Further estimates have put the restoration of power at six months.

And we thought we had it bad when “Snowmageddon” knocked out power for a fews days here in 2010. Communications within Puerto Rico is threadbare or nonexistent, dams are threatened, potable water is at a premium, its infrastructure has been laid to waste and supplies are slow in arriving. Some observers believe it will soon slide into the realm of a full-blown huminitarian crisis and, at the very least, set the island back 20 or 30 years.

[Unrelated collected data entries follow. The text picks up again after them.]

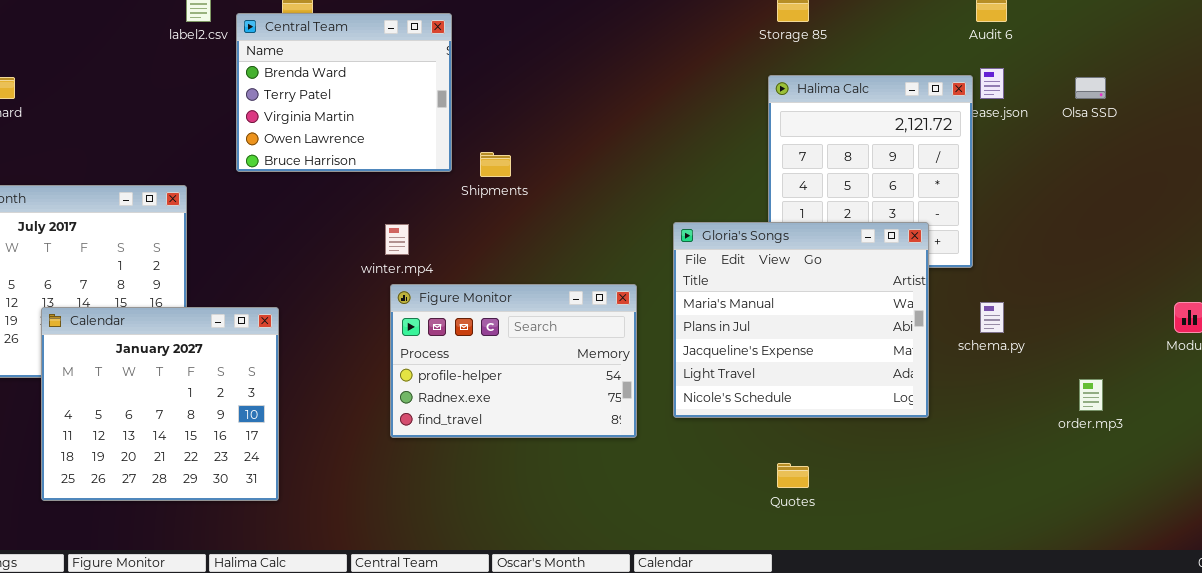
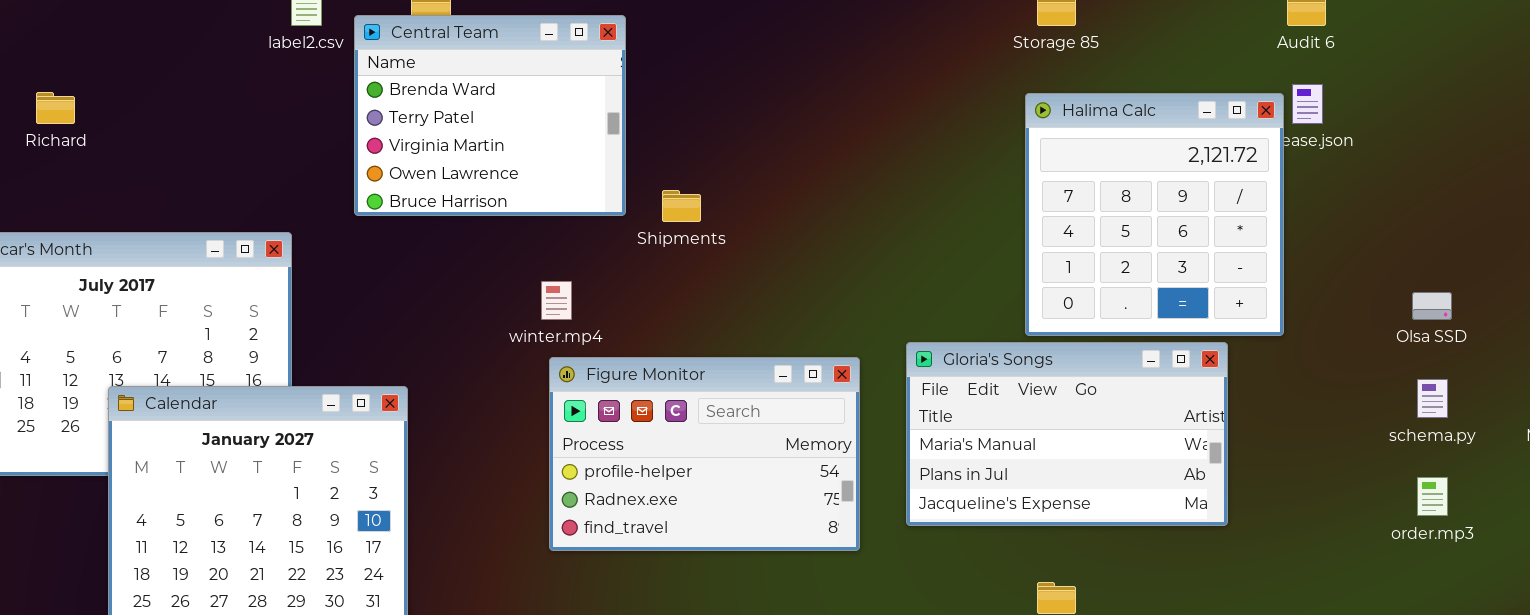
Olsa SSD: [1075,77,1106,99] -> [1412,292,1452,320], moved
Gloria's Songs: [673,222,929,418] -> [906,342,1228,526], resized
schema.py: [980,302,1004,333] -> [1417,379,1448,418], moved

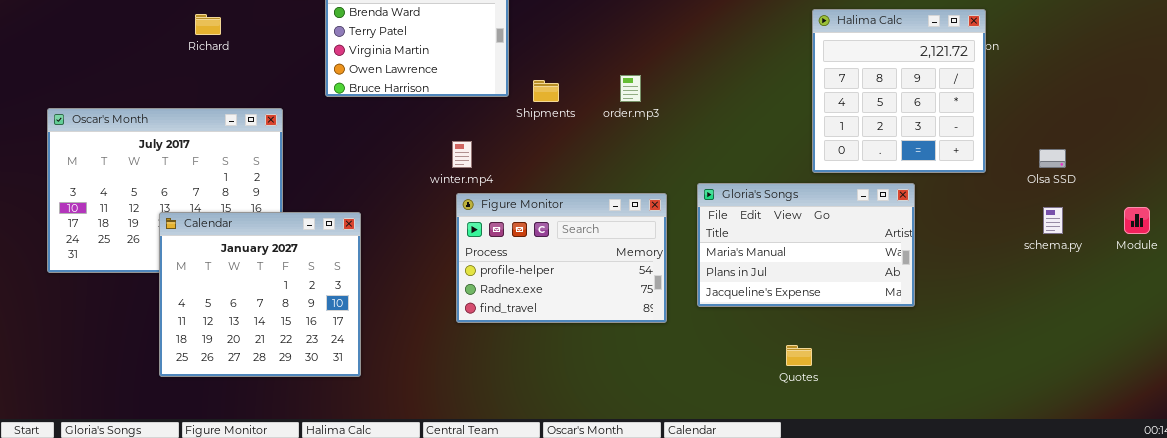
Richard: [36,92,75,124] -> [195,14,221,35], moved
Halima Calc: [1025,93,1284,336] -> [812,9,986,173], moved
order.mp3: [1417,477,1448,516] -> [620,75,641,102], moved

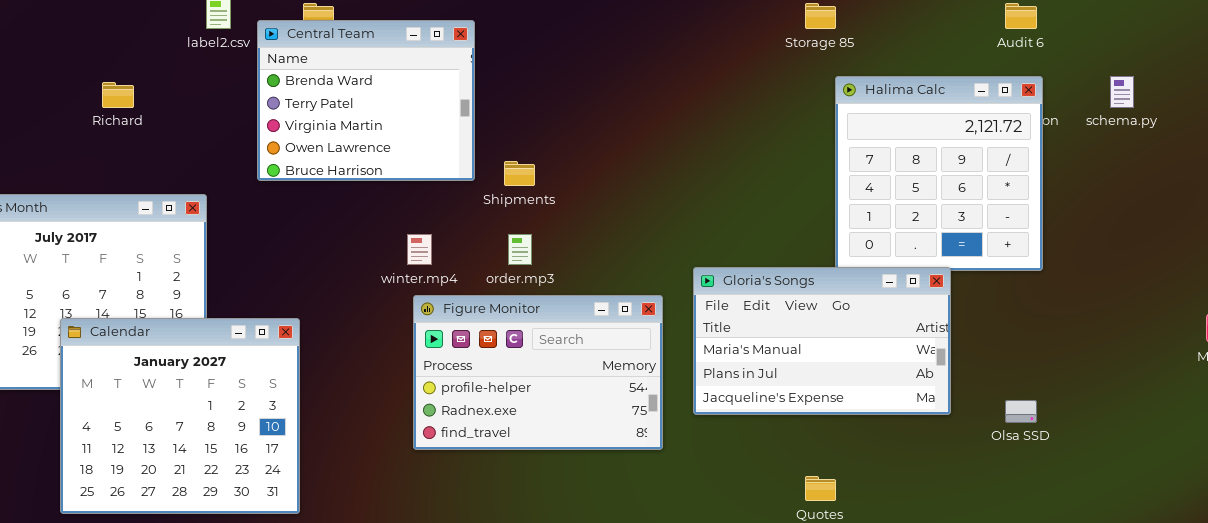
order.mp3: [620,75,641,102] -> [508,234,532,265], moved
Olsa SSD: [1039,149,1066,168] -> [1005,400,1037,423], moved
Gloria's Songs: [697,183,915,307] -> [693,267,951,415], moved
schema.py: [1043,207,1063,234] -> [1110,76,1134,108], moved

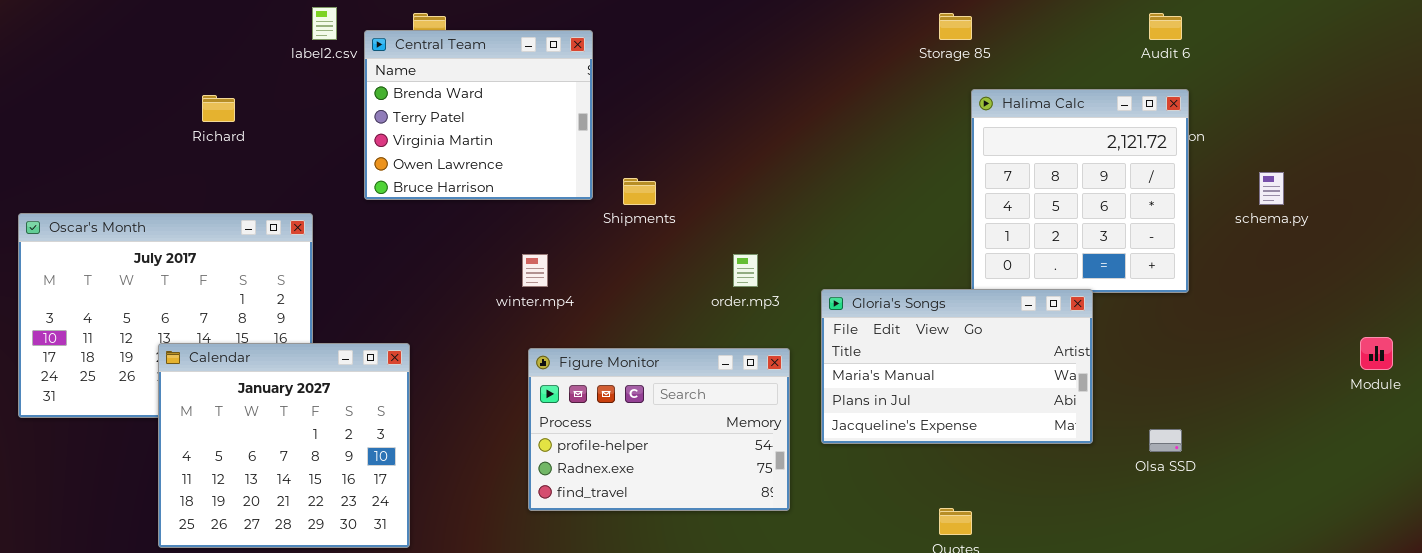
schema.py: [1110,76,1134,108] -> [1259,172,1284,205], moved
order.mp3: [508,234,532,265] -> [733,254,758,287], moved
Figure Monitor: [413,295,663,450] -> [528,348,790,511], moved

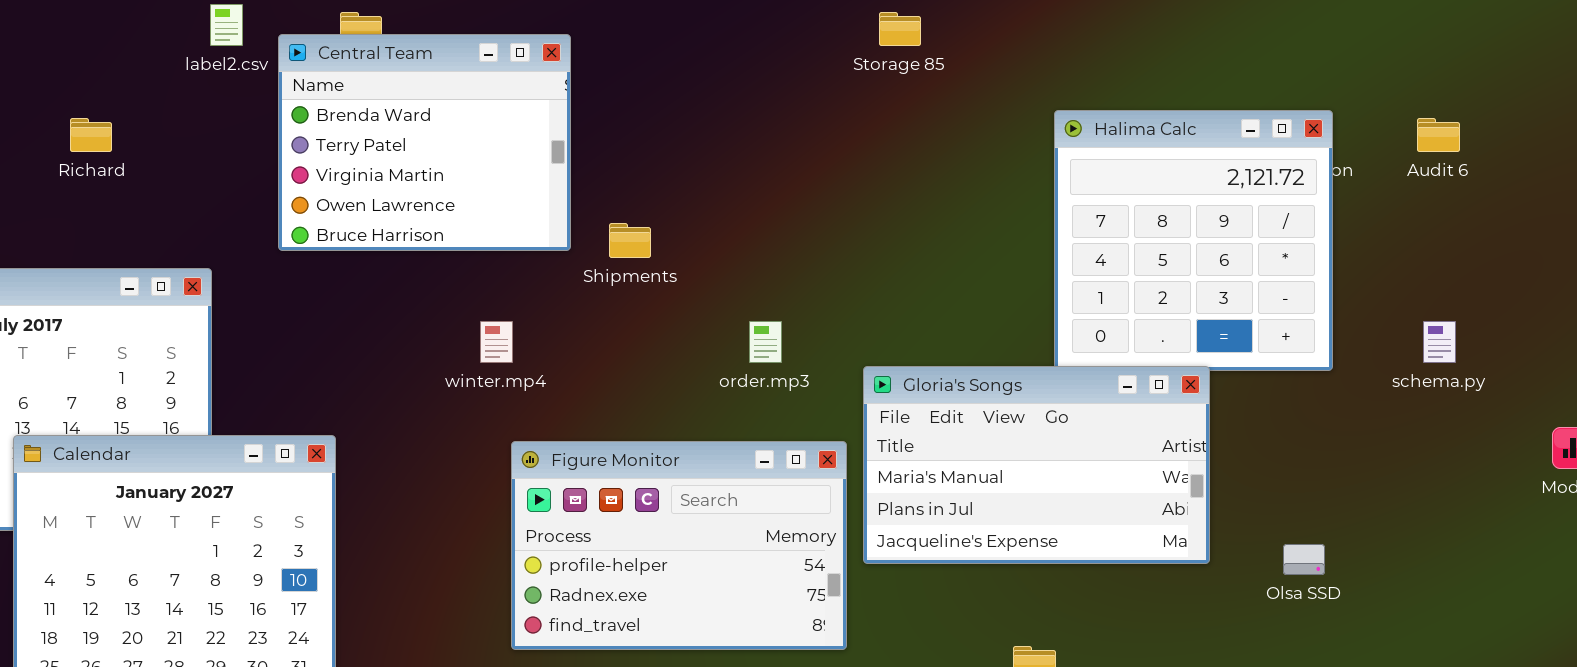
Storage 85: [939,13,972,40] -> [879,12,921,46], moved
Audit 6: [1149,13,1182,40] -> [1417,118,1460,152], moved
schema.py: [1259,172,1284,205] -> [1423,321,1456,363], moved
Figure Monitor: [528,348,790,511] -> [511,441,847,650], moved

By the end of last week, the Trump administration was being criticized for a dilatory response, even as it received relatively solid marks for its response to the hurricanes that hammered Florida and Texas. Some of the president’s critics suggested that he was slow off the mark because he either wasn’t aware that Puerto Ricans were U.S. citizens or, even worse, he was disinterested because the island’s inhabitants are Spanish-speaking and have no say in presidential elections.

Some of President Trump’s detractors also suggested that he was too engrossed in his manufactured, culture-war skirmish about NFL players taking a knee during the national anthem to devote his full attention to the plight of Puerto Rico. If so, he had some accomplices in the media, since, by some estimates, network news broadcasts were devoting a fourfold amount of time to the NFL fracas last weekend than the ruins of Puerto Rico.

A presidential trip to Puerto Rico is apparently on tap for this week, and Thursday Trump agreed to waive a century-old law, the Jones Act, requiring goods being shipped from one port to another in the United States be carried by American-made and operated vessels.

Julio Ricardo Varela, the co-host of the In the Thick podcast, pointed out in The Washington Post that the United States “may not like to see itself as the type of nation that has colonies, but if you’re not treating Puerto Rico and its American citizens the same way as you treat states and theirs, that’s the only explanation. The island always struggles to get federal aid for natural disasters that flows virtually automatically to people on the mainland. Maria is the worst example, but it’s hardly the first.”

Puerto Rico has many long-running problems, from a sluggish economy to a mountain of debt. But stitching the island back together after Maria may be the most daunting challenge of all. It will need all the help from Washington, D.C., it can get.